- _Work required_
Rewrite the lines below, substituting "Gasolina" for "Diesel" and leaving everything else unchanged.

- _Collected data_
-- Opening Marker --

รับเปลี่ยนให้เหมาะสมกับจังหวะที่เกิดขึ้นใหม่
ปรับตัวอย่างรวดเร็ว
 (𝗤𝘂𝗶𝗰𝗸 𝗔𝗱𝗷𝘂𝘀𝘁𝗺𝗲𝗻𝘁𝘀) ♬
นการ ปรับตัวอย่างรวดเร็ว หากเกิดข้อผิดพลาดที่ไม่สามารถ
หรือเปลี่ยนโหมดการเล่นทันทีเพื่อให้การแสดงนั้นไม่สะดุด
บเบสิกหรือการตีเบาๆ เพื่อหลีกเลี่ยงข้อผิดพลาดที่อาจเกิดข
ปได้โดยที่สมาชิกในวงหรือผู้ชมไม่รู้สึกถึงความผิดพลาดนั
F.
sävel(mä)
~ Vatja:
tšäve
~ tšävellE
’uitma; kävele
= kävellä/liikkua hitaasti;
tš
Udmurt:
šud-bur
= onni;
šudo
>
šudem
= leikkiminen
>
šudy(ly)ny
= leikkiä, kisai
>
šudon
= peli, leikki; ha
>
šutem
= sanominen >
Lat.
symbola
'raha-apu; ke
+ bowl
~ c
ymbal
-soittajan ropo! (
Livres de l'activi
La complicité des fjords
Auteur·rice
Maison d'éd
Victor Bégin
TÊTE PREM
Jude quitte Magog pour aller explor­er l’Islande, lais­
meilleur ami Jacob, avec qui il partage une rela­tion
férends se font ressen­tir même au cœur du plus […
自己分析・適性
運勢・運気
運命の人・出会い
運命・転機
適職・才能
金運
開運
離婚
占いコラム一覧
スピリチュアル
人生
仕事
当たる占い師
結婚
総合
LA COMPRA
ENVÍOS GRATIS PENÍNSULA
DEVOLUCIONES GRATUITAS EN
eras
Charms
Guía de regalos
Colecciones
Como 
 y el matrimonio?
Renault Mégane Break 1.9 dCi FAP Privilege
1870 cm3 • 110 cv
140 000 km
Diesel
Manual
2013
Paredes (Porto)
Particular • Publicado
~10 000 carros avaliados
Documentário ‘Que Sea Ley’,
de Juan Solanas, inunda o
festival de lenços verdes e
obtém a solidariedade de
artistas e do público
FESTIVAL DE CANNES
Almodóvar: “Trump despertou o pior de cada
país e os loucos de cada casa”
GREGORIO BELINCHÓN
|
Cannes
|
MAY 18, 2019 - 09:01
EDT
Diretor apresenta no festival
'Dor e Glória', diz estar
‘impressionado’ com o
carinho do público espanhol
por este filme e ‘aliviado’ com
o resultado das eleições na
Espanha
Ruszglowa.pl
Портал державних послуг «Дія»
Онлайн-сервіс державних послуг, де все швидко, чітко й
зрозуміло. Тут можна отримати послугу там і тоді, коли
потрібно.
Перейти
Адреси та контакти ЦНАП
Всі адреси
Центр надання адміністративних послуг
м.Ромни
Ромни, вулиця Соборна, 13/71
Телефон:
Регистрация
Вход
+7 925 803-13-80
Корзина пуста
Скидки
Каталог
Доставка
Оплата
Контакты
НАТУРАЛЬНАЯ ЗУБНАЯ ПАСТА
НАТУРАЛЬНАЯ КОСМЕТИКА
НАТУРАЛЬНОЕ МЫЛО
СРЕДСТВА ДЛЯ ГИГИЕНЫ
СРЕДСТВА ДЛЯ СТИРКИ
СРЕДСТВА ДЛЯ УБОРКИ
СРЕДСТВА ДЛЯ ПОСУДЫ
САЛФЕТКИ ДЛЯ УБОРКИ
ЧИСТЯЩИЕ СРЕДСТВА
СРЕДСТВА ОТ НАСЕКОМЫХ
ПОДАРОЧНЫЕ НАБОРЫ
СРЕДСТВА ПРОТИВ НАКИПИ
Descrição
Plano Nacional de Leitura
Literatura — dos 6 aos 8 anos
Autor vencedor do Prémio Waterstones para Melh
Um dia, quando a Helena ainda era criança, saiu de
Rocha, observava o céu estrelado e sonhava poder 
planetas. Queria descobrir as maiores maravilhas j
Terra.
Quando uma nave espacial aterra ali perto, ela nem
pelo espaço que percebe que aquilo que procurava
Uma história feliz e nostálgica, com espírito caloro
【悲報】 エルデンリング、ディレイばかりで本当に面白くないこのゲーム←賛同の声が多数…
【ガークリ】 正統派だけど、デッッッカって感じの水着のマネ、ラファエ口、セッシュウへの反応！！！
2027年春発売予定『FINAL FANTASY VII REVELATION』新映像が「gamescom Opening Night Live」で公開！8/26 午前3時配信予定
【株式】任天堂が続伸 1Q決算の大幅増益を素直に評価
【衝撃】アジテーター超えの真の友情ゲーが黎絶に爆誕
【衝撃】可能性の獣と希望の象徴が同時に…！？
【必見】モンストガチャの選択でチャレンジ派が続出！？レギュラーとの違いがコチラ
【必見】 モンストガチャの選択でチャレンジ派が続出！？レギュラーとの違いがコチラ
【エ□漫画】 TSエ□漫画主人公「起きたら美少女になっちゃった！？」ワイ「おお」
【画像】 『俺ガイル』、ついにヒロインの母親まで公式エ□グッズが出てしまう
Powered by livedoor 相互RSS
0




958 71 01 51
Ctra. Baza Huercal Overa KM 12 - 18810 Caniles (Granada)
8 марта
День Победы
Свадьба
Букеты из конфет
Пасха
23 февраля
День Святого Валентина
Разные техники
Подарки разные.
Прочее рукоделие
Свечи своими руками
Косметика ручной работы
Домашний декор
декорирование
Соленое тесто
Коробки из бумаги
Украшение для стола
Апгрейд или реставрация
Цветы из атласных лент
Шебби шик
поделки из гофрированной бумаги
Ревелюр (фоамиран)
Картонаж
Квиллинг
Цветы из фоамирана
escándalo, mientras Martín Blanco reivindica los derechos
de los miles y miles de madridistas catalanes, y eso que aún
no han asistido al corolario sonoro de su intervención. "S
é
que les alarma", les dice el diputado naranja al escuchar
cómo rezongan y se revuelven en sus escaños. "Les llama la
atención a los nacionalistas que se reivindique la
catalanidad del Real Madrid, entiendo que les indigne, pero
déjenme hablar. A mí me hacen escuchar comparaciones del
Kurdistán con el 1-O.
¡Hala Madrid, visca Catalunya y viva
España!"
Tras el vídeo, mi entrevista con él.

-- Closing Marker --

- _Task result_
รับเปลี่ยนให้เหมาะสมกับจังหวะที่เกิดขึ้นใหม่
ปรับตัวอย่างรวดเร็ว
 (𝗤𝘂𝗶𝗰𝗸 𝗔𝗱𝗷𝘂𝘀𝘁𝗺𝗲𝗻𝘁𝘀) ♬
นการ ปรับตัวอย่างรวดเร็ว หากเกิดข้อผิดพลาดที่ไม่สามารถ
หรือเปลี่ยนโหมดการเล่นทันทีเพื่อให้การแสดงนั้นไม่สะดุด
บเบสิกหรือการตีเบาๆ เพื่อหลีกเลี่ยงข้อผิดพลาดที่อาจเกิดข
ปได้โดยที่สมาชิกในวงหรือผู้ชมไม่รู้สึกถึงความผิดพลาดนั
F.
sävel(mä)
~ Vatja:
tšäve
~ tšävellE
’uitma; kävele
= kävellä/liikkua hitaasti;
tš
Udmurt:
šud-bur
= onni;
šudo
>
šudem
= leikkiminen
>
šudy(ly)ny
= leikkiä, kisai
>
šudon
= peli, leikki; ha
>
šutem
= sanominen >
Lat.
symbola
'raha-apu; ke
+ bowl
~ c
ymbal
-soittajan ropo! (
Livres de l'activi
La complicité des fjords
Auteur·rice
Maison d'éd
Victor Bégin
TÊTE PREM
Jude quitte Magog pour aller explor­er l’Islande, lais­
meilleur ami Jacob, avec qui il partage une rela­tion
férends se font ressen­tir même au cœur du plus […
自己分析・適性
運勢・運気
運命の人・出会い
運命・転機
適職・才能
金運
開運
離婚
占いコラム一覧
スピリチュアル
人生
仕事
当たる占い師
結婚
総合
LA COMPRA
ENVÍOS GRATIS PENÍNSULA
DEVOLUCIONES GRATUITAS EN
eras
Charms
Guía de regalos
Colecciones
Como 
 y el matrimonio?
Renault Mégane Break 1.9 dCi FAP Privilege
1870 cm3 • 110 cv
140 000 km
Gasolina
Manual
2013
Paredes (Porto)
Particular • Publicado
~10 000 carros avaliados
Documentário ‘Que Sea Ley’,
de Juan Solanas, inunda o
festival de lenços verdes e
obtém a solidariedade de
artistas e do público
FESTIVAL DE CANNES
Almodóvar: “Trump despertou o pior de cada
país e os loucos de cada casa”
GREGORIO BELINCHÓN
|
Cannes
|
MAY 18, 2019 - 09:01
EDT
Diretor apresenta no festival
'Dor e Glória', diz estar
‘impressionado’ com o
carinho do público espanhol
por este filme e ‘aliviado’ com
o resultado das eleições na
Espanha
Ruszglowa.pl
Портал державних послуг «Дія»
Онлайн-сервіс державних послуг, де все швидко, чітко й
зрозуміло. Тут можна отримати послугу там і тоді, коли
потрібно.
Перейти
Адреси та контакти ЦНАП
Всі адреси
Центр надання адміністративних послуг
м.Ромни
Ромни, вулиця Соборна, 13/71
Телефон:
Регистрация
Вход
+7 925 803-13-80
Корзина пуста
Скидки
Каталог
Доставка
Оплата
Контакты
НАТУРАЛЬНАЯ ЗУБНАЯ ПАСТА
НАТУРАЛЬНАЯ КОСМЕТИКА
НАТУРАЛЬНОЕ МЫЛО
СРЕДСТВА ДЛЯ ГИГИЕНЫ
СРЕДСТВА ДЛЯ СТИРКИ
СРЕДСТВА ДЛЯ УБОРКИ
СРЕДСТВА ДЛЯ ПОСУДЫ
САЛФЕТКИ ДЛЯ УБОРКИ
ЧИСТЯЩИЕ СРЕДСТВА
СРЕДСТВА ОТ НАСЕКОМЫХ
ПОДАРОЧНЫЕ НАБОРЫ
СРЕДСТВА ПРОТИВ НАКИПИ
Descrição
Plano Nacional de Leitura
Literatura — dos 6 aos 8 anos
Autor vencedor do Prémio Waterstones para Melh
Um dia, quando a Helena ainda era criança, saiu de
Rocha, observava o céu estrelado e sonhava poder 
planetas. Queria descobrir as maiores maravilhas j
Terra.
Quando uma nave espacial aterra ali perto, ela nem
pelo espaço que percebe que aquilo que procurava
Uma história feliz e nostálgica, com espírito caloro
【悲報】 エルデンリング、ディレイばかりで本当に面白くないこのゲーム←賛同の声が多数…
【ガークリ】 正統派だけど、デッッッカって感じの水着のマネ、ラファエ口、セッシュウへの反応！！！
2027年春発売予定『FINAL FANTASY VII REVELATION』新映像が「gamescom Opening Night Live」で公開！8/26 午前3時配信予定
【株式】任天堂が続伸 1Q決算の大幅増益を素直に評価
【衝撃】アジテーター超えの真の友情ゲーが黎絶に爆誕
【衝撃】可能性の獣と希望の象徴が同時に…！？
【必見】モンストガチャの選択でチャレンジ派が続出！？レギュラーとの違いがコチラ
【必見】 モンストガチャの選択でチャレンジ派が続出！？レギュラーとの違いがコチラ
【エ□漫画】 TSエ□漫画主人公「起きたら美少女になっちゃった！？」ワイ「おお」
【画像】 『俺ガイル』、ついにヒロインの母親まで公式エ□グッズが出てしまう
Powered by livedoor 相互RSS
0




958 71 01 51
Ctra. Baza Huercal Overa KM 12 - 18810 Caniles (Granada)
8 марта
День Победы
Свадьба
Букеты из конфет
Пасха
23 февраля
День Святого Валентина
Разные техники
Подарки разные.
Прочее рукоделие
Свечи своими руками
Косметика ручной работы
Домашний декор
декорирование
Соленое тесто
Коробки из бумаги
Украшение для стола
Апгрейд или реставрация
Цветы из атласных лент
Шебби шик
поделки из гофрированной бумаги
Ревелюр (фоамиран)
Картонаж
Квиллинг
Цветы из фоамирана
escándalo, mientras Martín Blanco reivindica los derechos
de los miles y miles de madridistas catalanes, y eso que aún
no han asistido al corolario sonoro de su intervención. "S
é
que les alarma", les dice el diputado naranja al escuchar
cómo rezongan y se revuelven en sus escaños. "Les llama la
atención a los nacionalistas que se reivindique la
catalanidad del Real Madrid, entiendo que les indigne, pero
déjenme hablar. A mí me hacen escuchar comparaciones del
Kurdistán con el 1-O.
¡Hala Madrid, visca Catalunya y viva
España!"
Tras el vídeo, mi entrevista con él.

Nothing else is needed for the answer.